Obviously its the latter. It would be very
ineffecient space-wise to distribute every change as a full image file. So instead we layer
all
changes. This provides a lot of layers of convenience. We can easily revert changes by removing a
layer, or make new changes by adding a new layer.
To finish the example, we could create a layer.tar
that contains our /nix
folder
(You don't need to do this part, this is to better understand why layers are used)
mkdir -p our_layer/nix
tar -cf our_layer/layer.tar our_layer/nix
and add our layer to the Json
[
{
"Config": "2453f16847591dc207580fbab7ae626626f9d3ab347f7efd66eb2ee25c8969b7.json",
"RepoTags": ["archlinux:latest"],
"Layers": [
"879df13c861a38a80e992a4ef150d4a6527f62993cc6e79ab0141e7e42d30f4a/layer.tar",
"51e4cf10935ead003f616f2363ae3260e28c7bc9536763dc0631638526168e2b/layer.tar",
"our_nix_folder_layer_would_go_here/layer.tar"
]
}
]
Now we can easily use any combination of these layers as we need to. We can also easily add
new layers or revert back to the base layer if you want to undo changes.
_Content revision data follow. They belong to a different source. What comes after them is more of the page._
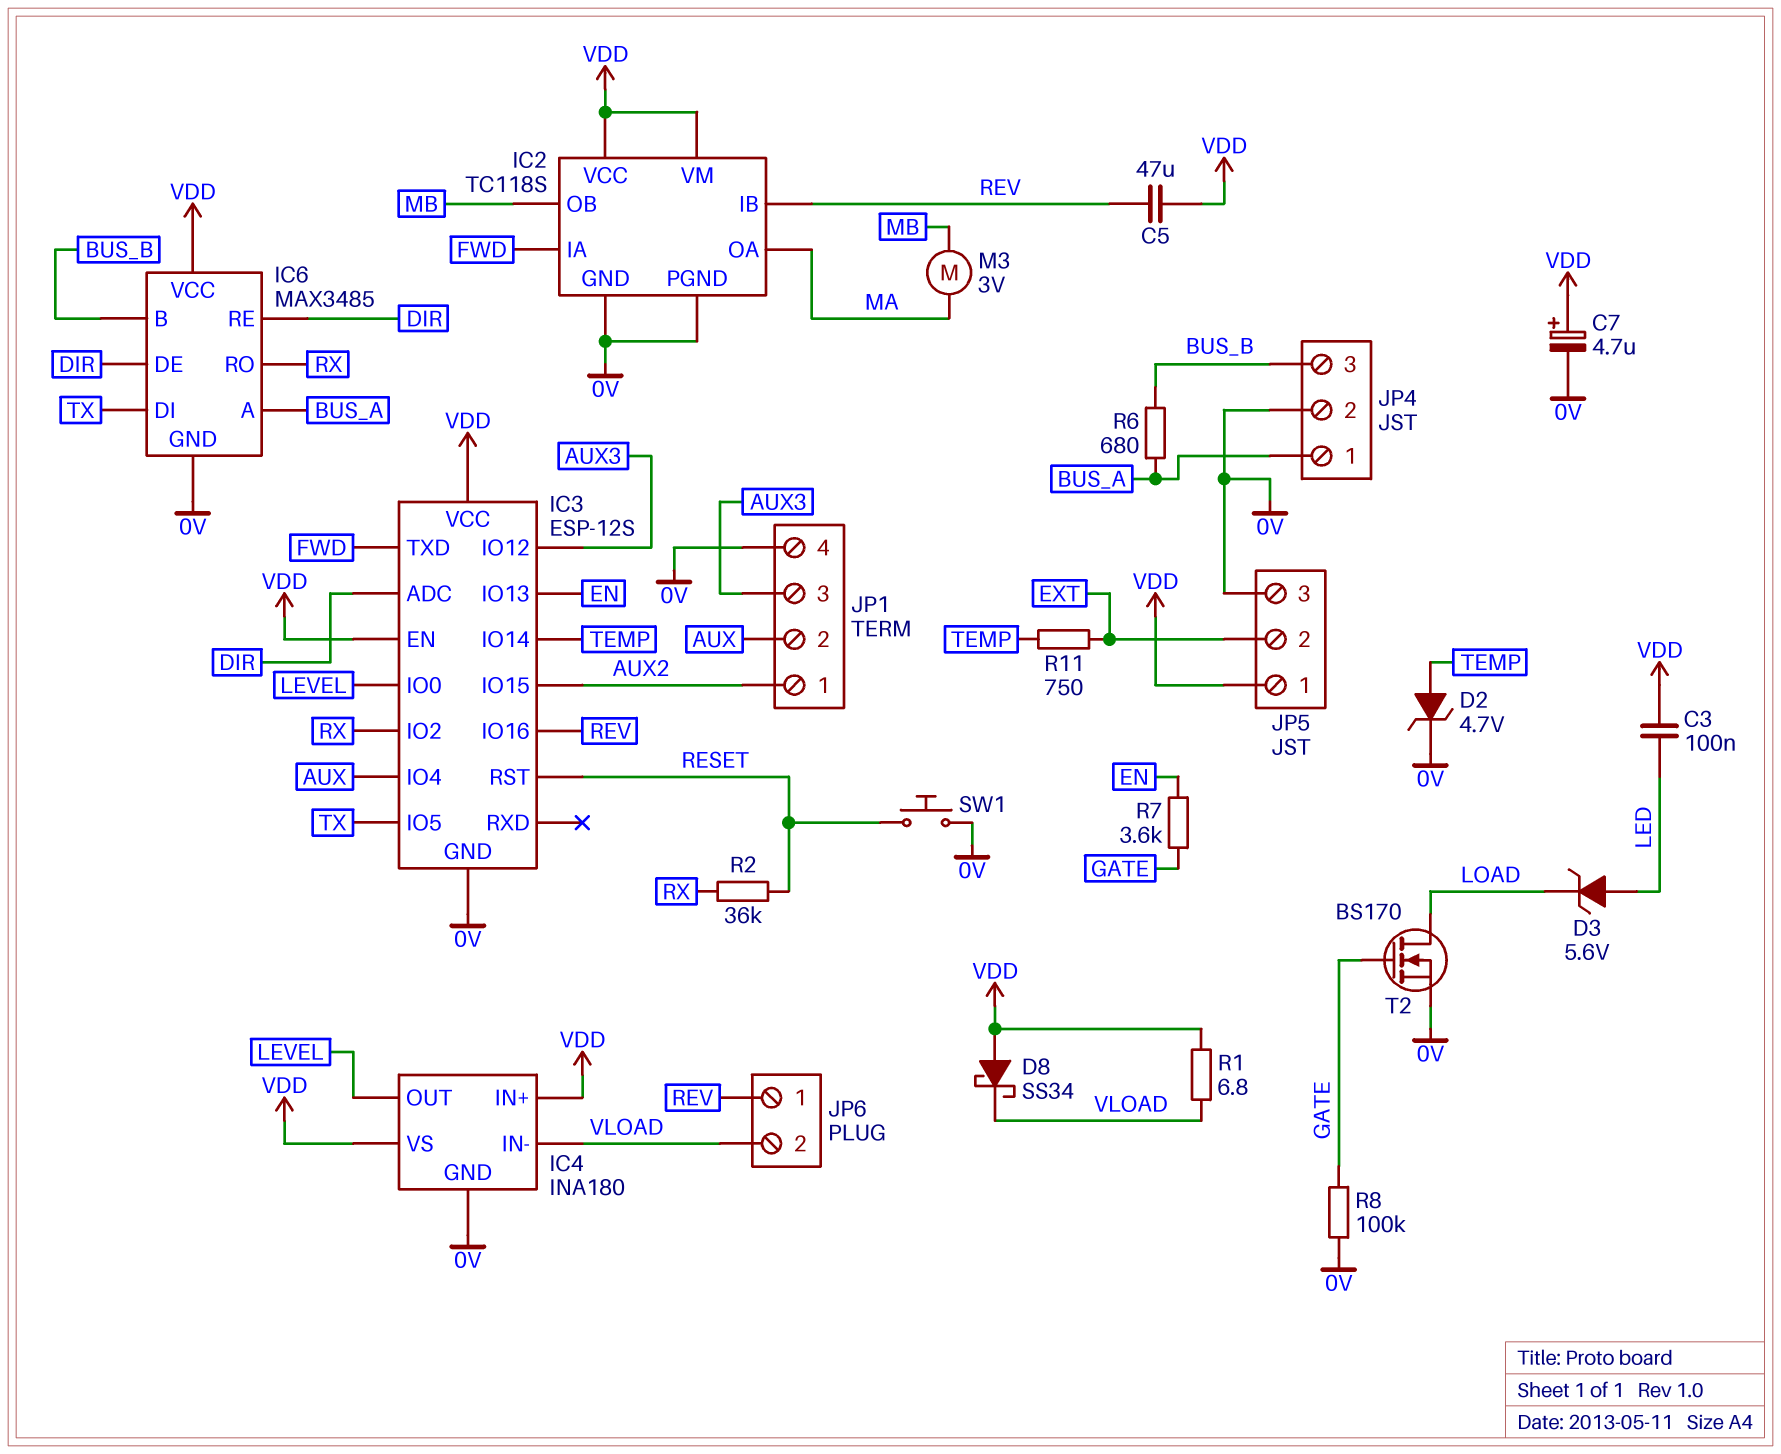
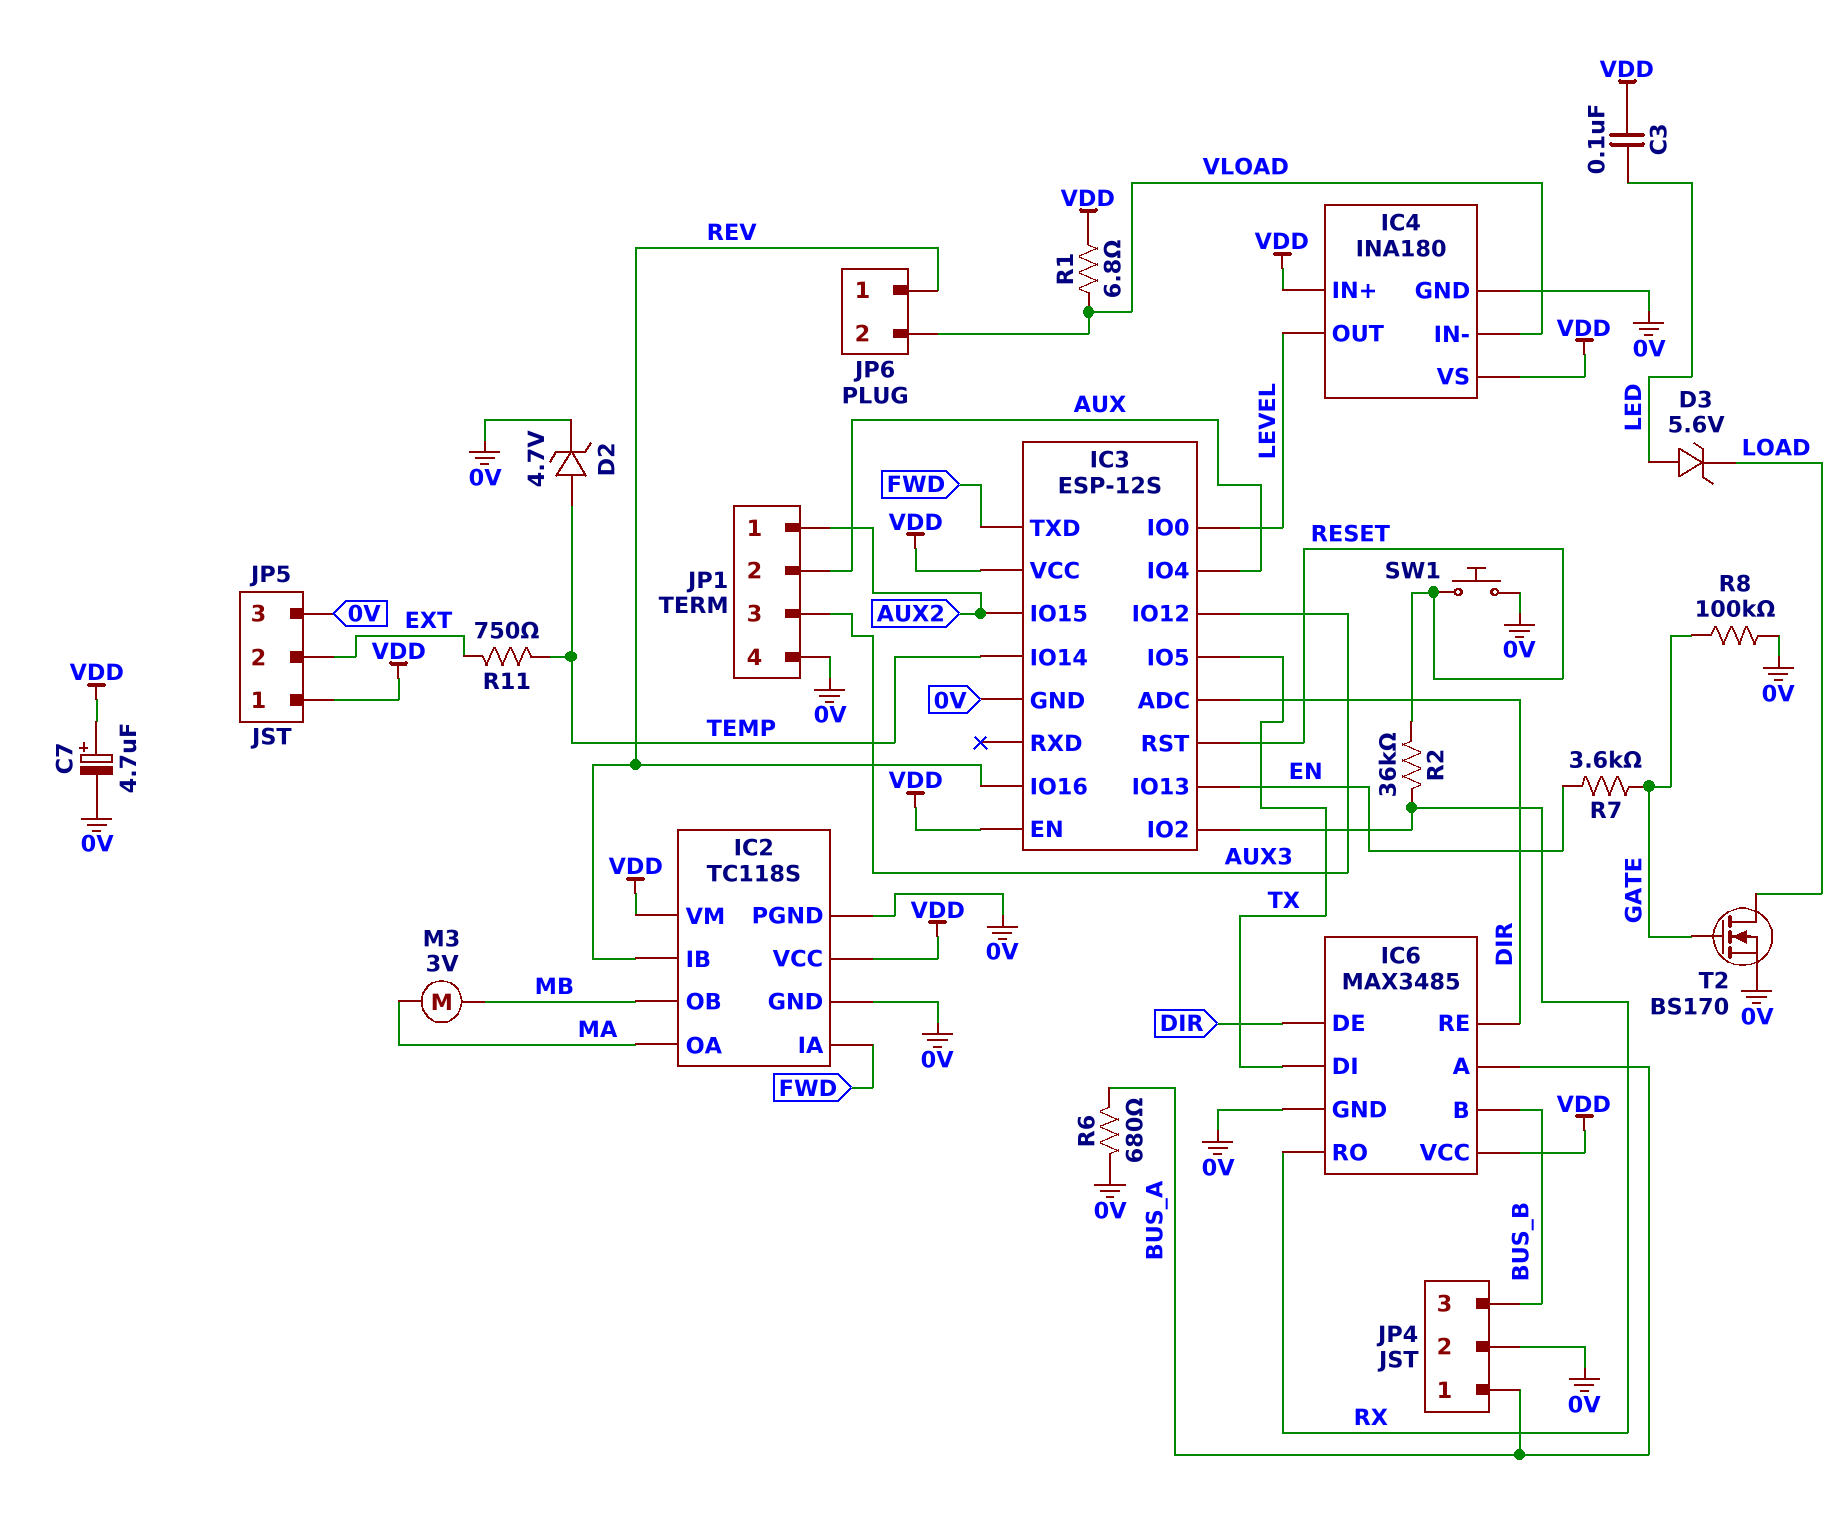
C5: 47uF (REV, VDD) -> none
D8: schottky SS34 (A VDD, K VLOAD) -> none
R6: 680 (BUS_A, BUS_B) -> 680 (0V, BUS_A)

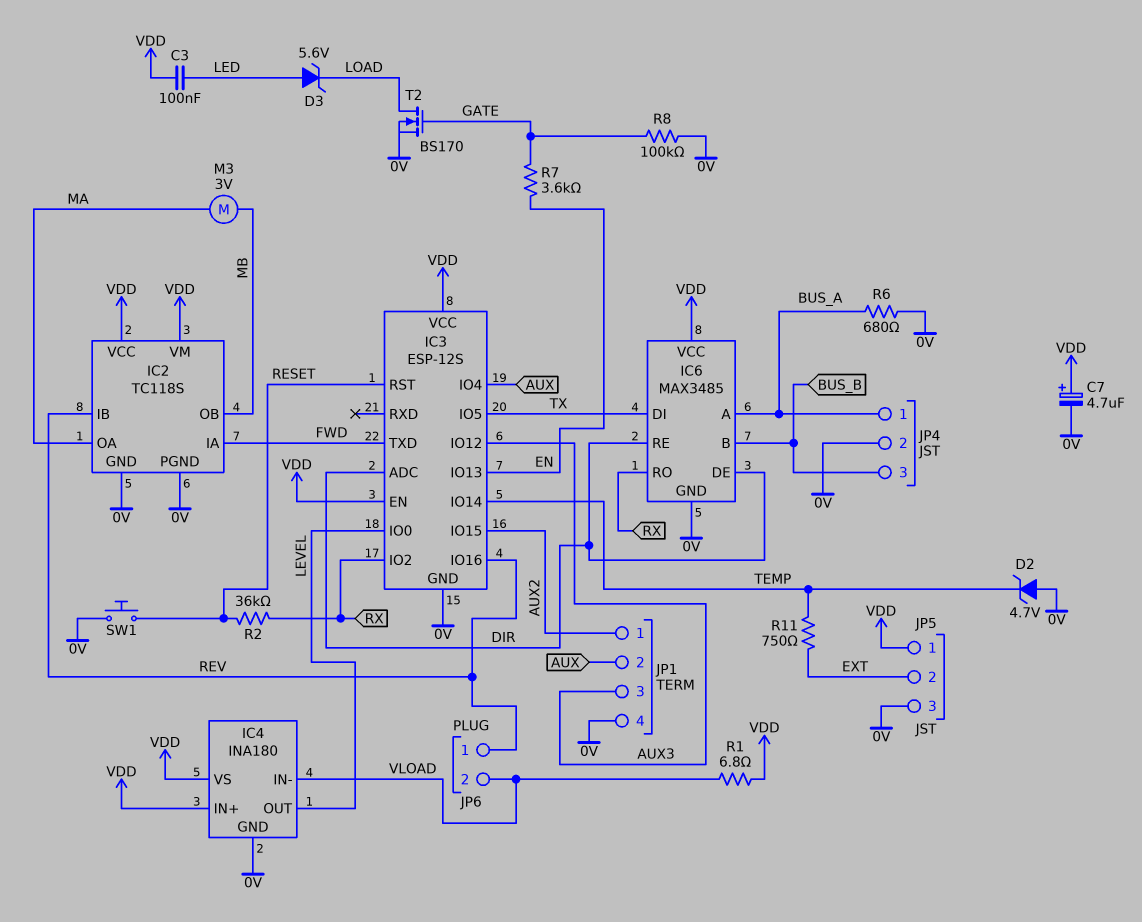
D2: zener 4.7V (A TEMP, K 0V) -> zener 4.7V (A 0V, K TEMP)

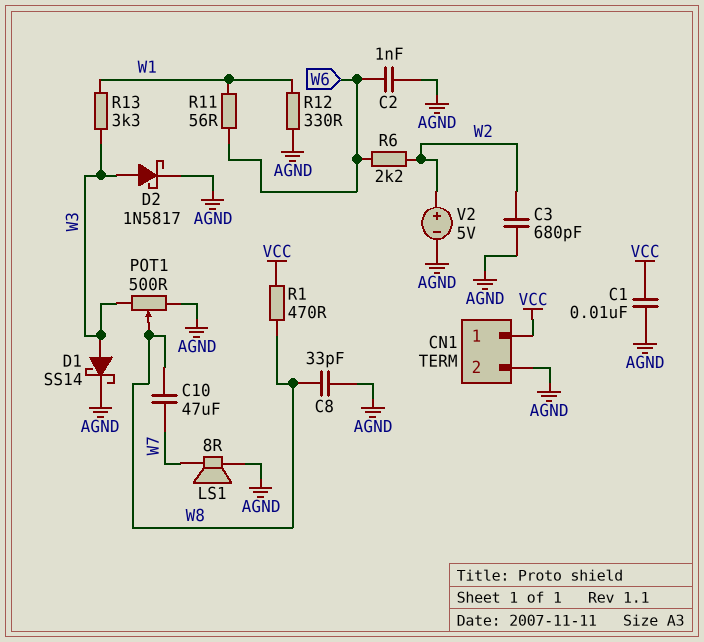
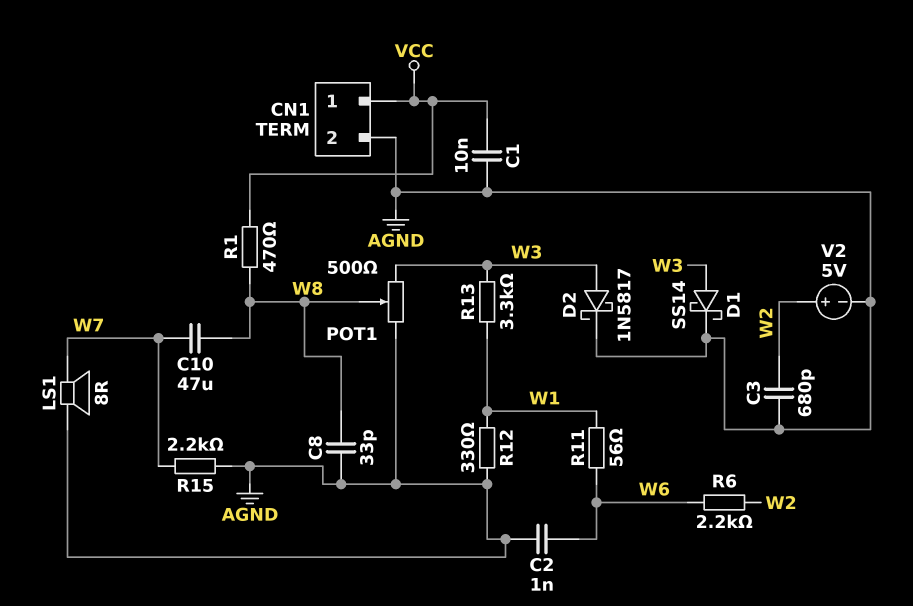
R15: none -> 2.2k (AGND, W7)

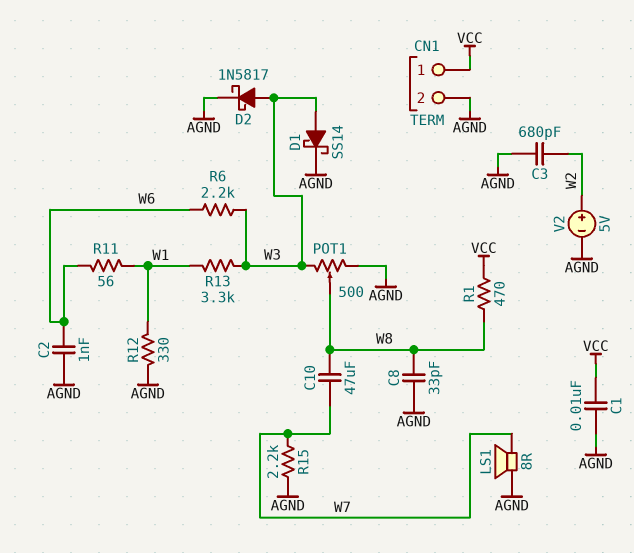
R6: 2.2k (W2, W6) -> 2.2k (W3, W6)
In its simplest form
it is a form of version control
with the idea of distributing the most minimal amount of data.
Don't worry if this is a little dense, it'll make more sense once you see it happen... So lets do it.
Its hard af to get a straight answer on creating a docker image manually, WITHOUT using Docker/Podman directly. It's useless. We want to understand wtf is happening, and not rely on every little abstraction to carry us.
- So here's how:
(Please note that you can do this manually, or programatically - like pulling this info directly from Docker and parsing the layers and doing the following instructions)
Alright lets freaking go already:
- Create a temp directory
mkdir my_pod
- Extract the base layer
tar --extract --file 879df13c861a38a80e992a4ef150d4a6527f62993cc6e79ab0141e7e42d30f4a/layer.tar --directory=my_pod/
Now our "base image" is in our temp directory
- Extract the other layers
the layers are in descending order, meaning we go through the
layers
field of ourmanifest.json
one at a time and extract each one into themy_pod
temp directory that will serve as our new root folder for our image
this tar command extracts X
file into the specified directory
tar --extract --file 51e4cf10935ead003f616f2363ae3260e28c7bc9536763dc0631638526168e2b/layer.tar --directory=my_pod/
# if we want to put our own layer on top of that we could do so with our own layer
tar --extract --file our_nix_folder_layer_would_go_here/layer.tar --directory=my_pod/
tar in this case is overwriting the files in the base image layer with the files in our newer layers. this is so that we can apply our changes and revisions as described earlier.
At this point we essentially have 90% of a container. The next to critical steps left are:
Chroot
- and
Process isolation
for now lets just worry about chroot. Lets just use the Unix coreutil util chroot
- Run:
sudo chroot my_pod
and BOOM babyyy! you should see:
[root@sweetd /]#
the same thing in Go-lang would look like:
// .. ^ more stuff up here
// now we chroot into the temporary directory
err = syscall.Chroot(tempDir)
if err != nil {
fmt.Printf("Error chrooting: %v\n", err)
return err
}
// This function isolates the process by creating new namespaces
func isolateProcess() error {
// adding addtional namespace i.e., pid namespace, UTS namespace, mount namespace for more isolation
if syscall.Unshare(syscall.CLONE_NEWUTS|syscall.CLONE_NEWPID|syscall.CLONE_NEWNS) != nil {
return fmt.Errorf("Error unsharing")
}
return nil
}
In this case we also create a new Namespace for the container so that the processes are isolated as well.
In the most simplest terms a Container
is a directory that pretends to be a linux /
root folder...
Then, we ask the Linux Kernel:
"Hey, bro can you treat this folder as a root
directory and give that baby a
shiny new namespace/pid namespace/mount namespace to frolick and play in?"
and Linus Torvalds is personally like, "Yea, dude. I got you fam. You are now chilling in a new root."
We have "Changed root's" so to speak... wait a minute Ch..ange root? Ch-root? CHROOT! CHROOT! CHROOT!
This has been a lesson on containers from a complete noob dumbass. Thanks for coming to my Ted Talk.